パリ五輪バスケ女子代表の恩塚亨ヘッドコーチが語る12名の選出理由「勝ちから逆算し、あらゆる状況を想定して必要な選手たち」
「高さ対策で選手を入れたら『走り勝つ』という点が機能しなくなる」
今回の代表メンバーを見ると、全体的にサイズ不足なのは明らかだ。最長身は髙田の185cmで、OQTでは180cmの馬瓜エブリンがセンターを務めていた。また、三井不動産カップでは163cmの山本、164cmの本橋がシューティングガード、スモールフォワードの柱は173cmの林、その両方のポジションを難なくこなせる184cmの赤穂はパワーフォワードとかなりのスモールラインアップである。 パリ五輪の出場国は、どこも高さ、フィジカルで日本より勝っている。ただ、それはサイズを重視したメンバー構成にしても同じだ。だから恩塚ヘッドコーチは、「高さ対策でコンセプトに合わない選手を入れたら『走り勝つ』という点が機能しなくなります」と、マイナス面を埋めることより自分たちの強みを最大限発揮することにフォーカスしたと説明した。 ちなみにOQTではリバウンドで後手に回ったが、恩塚ヘッドコーチは単純な高さ以外の理由のほうが大きかったと振り返る。 「課題としてリバウンドが一番大きいことは理解しています。OQTでは3試合で36本ものリバウンドを支配されました。何故、取られてしまったのか分析した結果、20本はサイズが関係ない私たちの努力不足でした。
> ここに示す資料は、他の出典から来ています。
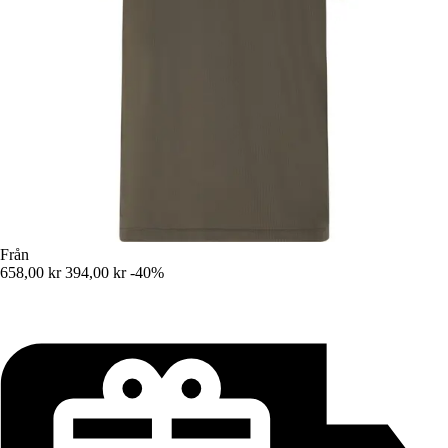
Från
658,00 kr
394,00 kr
-40%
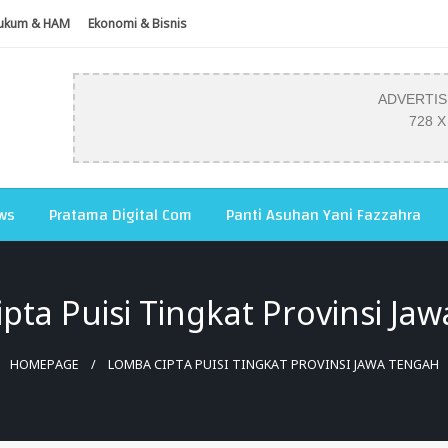
ukum & HAM
Ekonomi & Bisnis
ADVERTI
728 X
ws
Pratama Digital Com
Panti Asuhan Yani Fazzahra
pta Puisi Tingkat Provinsi Ja
HOMEPAGE
LOMBA CIPTA PUISI TINGKAT PROVINSI JAWA TENGAH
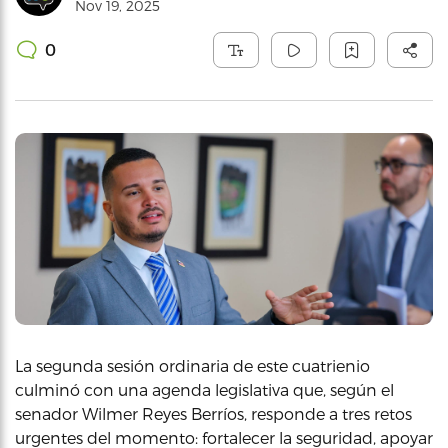
Nov 19, 2025
0
La segunda sesión ordinaria de este cuatrienio
culminó con una agenda legislativa que, según el
senador Wilmer Reyes Berríos, responde a tres retos
urgentes del momento: fortalecer la seguridad, apoyar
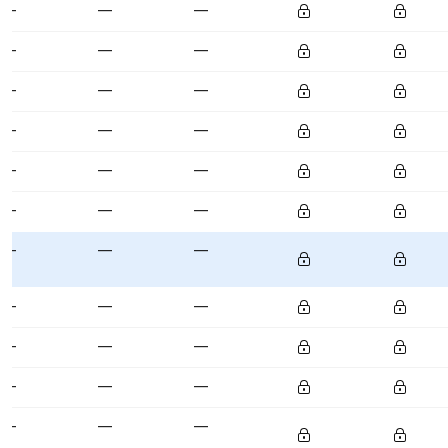
—
—
—
—
—
—
—
—
—
—
—
—
—
—
—
—
—
—
—
—
—
—
—
—
—
—
—
—
—
—
—
—
—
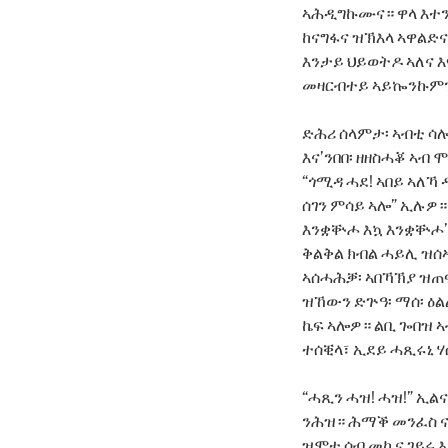
ኣሕዲግኩሙና። ዋላ እተን
ከናግፋና ዝኽእላ ኣዋልድና
እንታይ ህይወትዶ ኣለና እ
መዛርብተይ ኣይኰንኩምን። ብ
ድሕሪ ሰላምታ፡ ኣብቲ ሳሎ
እና’ንበበ፡ ዘዘስሓቖ ኣብ 
“ጎሚዳ ሓደ! ኣበይ ኣለኻ 
ሰገን ምሳይ ኣሎ” ኢሉዎ።
እንቋቝሖ እኳ እንቋቝሖ’የ
ቅልቅል ክብል ሓይሊ ዝሰ
ኣሰሓሕቓ፡ ኣበኻኽያ ዝጠፍ
ዝኸውን ድጕዓ፡ ማሰ፡ ዕልል
ኬፍ ኣሎዎ። ልቢ ጐበዝ ኣብ
ተሰቒላ፣ ኢደይ ሓጺሩኒ ሃ
“ሓጺን ሓዝ! ሓዝ!” ኢል
ንሕዝ። ሕማቕ መንፈስ ናይ
ዝሞተ ሰብ መኪና ገይሩ 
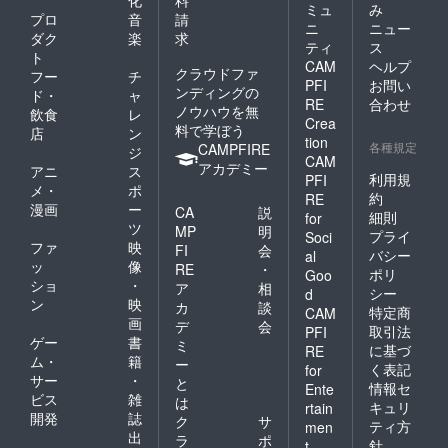
化
料
ミュ
み
プロ
音
請
ニ
ニュー
ダク
楽
求
ティ
ス
ト
CAM
ヘルプ
クラウドファ
フー
チ
PFI
お問い
ンディングの
ド・
ャ
RE
合わせ
ノウハウを無
飲食
レ
Crea
料で学ぼう
店
ン
tion
各種規定
CAMPFIRE
ジ
CAM
アカデミー
アニ
ス
利用規
PFI
メ・
ポ
約
RE
漫画
ー
CA
説
細則
for
ツ
MP
明
プライ
Soci
ファ
映
FI
会
バシー
al
ッ
像
RE
・
ポリ
Goo
ショ
・
ア
相
シー
d
ン
映
カ
談
特定商
CAM
画
デ
会
取引法
PFI
ゲー
書
ミ
に基づ
RE
ム・
籍
ー
く表記
for
サー
・
と
情報セ
Ente
ビス
雑
は
キュリ
rtain
開発
誌
ク
サ
ティ方
men
出
ラ
ポ
針
t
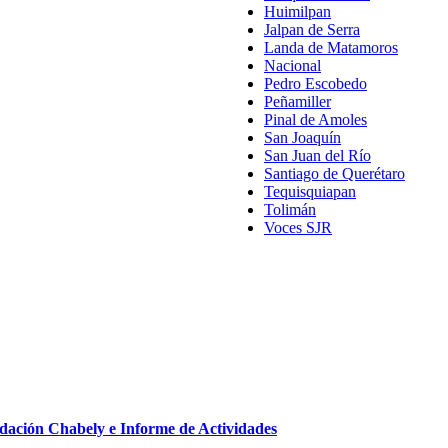
Huimilpan
Jalpan de Serra
Landa de Matamoros
Nacional
Pedro Escobedo
Peñamiller
Pinal de Amoles
San Joaquín
San Juan del Río
Santiago de Querétaro
Tequisquiapan
Tolimán
Voces SJR
ndación Chabely e Informe de Actividades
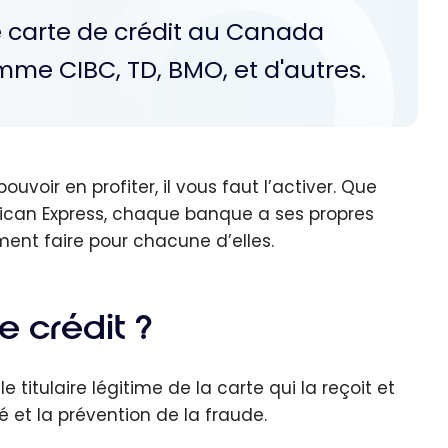
 carte de crédit au Canada
mme CIBC, TD, BMO, et d'autres.
voir en profiter, il vous faut l’activer. Que
erican Express, chaque banque a ses propres
ent faire pour chacune d’elles.
e crédit ?
e titulaire légitime de la carte qui la reçoit et
té et la prévention de la fraude.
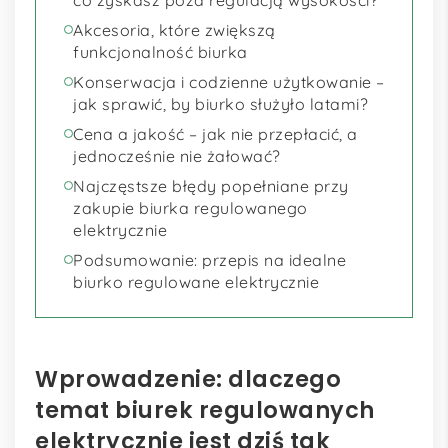
Akcesoria, które zwiększą
funkcjonalność biurka
Konserwacja i codzienne użytkowanie –
jak sprawić, by biurko służyło latami?
Cena a jakość – jak nie przepłacić, a
jednocześnie nie żałować?
Najczęstsze błędy popełniane przy
zakupie biurka regulowanego
elektrycznie
Podsumowanie: przepis na idealne
biurko regulowane elektrycznie
Wprowadzenie: dlaczego
temat biurek regulowanych
elektrycznie jest dziś tak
今はこれを選手任せにするのではなく、どういう時に努力がやりきれなくなるのか原因を追求してトレーニングをしています」
「あらゆる状況に対しても自分たちの強みを出し切れることを優先」
五輪出場国を見ても、日本ほどスピードと3ポイントシュート重視のスモールバスケットに振り切ったチームはない。これは日本にとって唯一無二のアドバンテージだが、東京五輪の時と比べ世界は、日本がどんなスタイルで来るかを熟知している。この対策に対し、無力だったのがグループリーグ敗退に終わったワールドカップだった。 そして、そこから進歩し相手の対策を逆手にとる適応力としたたかさを発揮したのが、パリ五輪行きを決めたOQTのカナダ戦だった。カナダの徹底した3ポイントシュート封じを受けた日本代表が、スペースが生まれたゴール下へのドライブから高確率でシュートを決め、勝利に繋げたのは記憶に新しい。 対戦国はOQTにおける戦い方を踏まえた対策を取ってくるだろう。恩塚ヘッドコーチは「隠しているところもあります」と語るが、何よりも強みにより磨きをかけていくとコメントする。 「しっかり試してみないことには課題も見えなくなるので、一旦、ベースとなるものはできるだけ出してトレーニングしているところです。ただ、相手が私たちの強みを消しにきた時、それがスイッチになって強みを発揮できる仕組みと戦術については、幅広く準備をしているところですし、そこを突き詰めていきたいです。相手を驚かせるプレーは必要ですが、驚かそうとしても相手が驚いてくれるかはわからない。あらゆる妨害、カオスな状況に対しても自分たちの強みを出し切れることを優先して強化しています」 競技の特性上、バスケットボールにおいて高さが大きなアドバンテージであることは明らかだ。だが、それは絶対的なものではなく、強さの定義とは1つではない。そして、恩塚ヘッドコーチの考える強さとは、「自分たちにあるけど、相手が真似できないもの。強さの尺度を相手との違いにおいてチームを作ることで、結果として日本の強みを最大限に発揮できる」となる。 この日本オリジナルの強みを貫き通すことができれば、再び五輪の舞台で世界を魅力することはできるはずだ。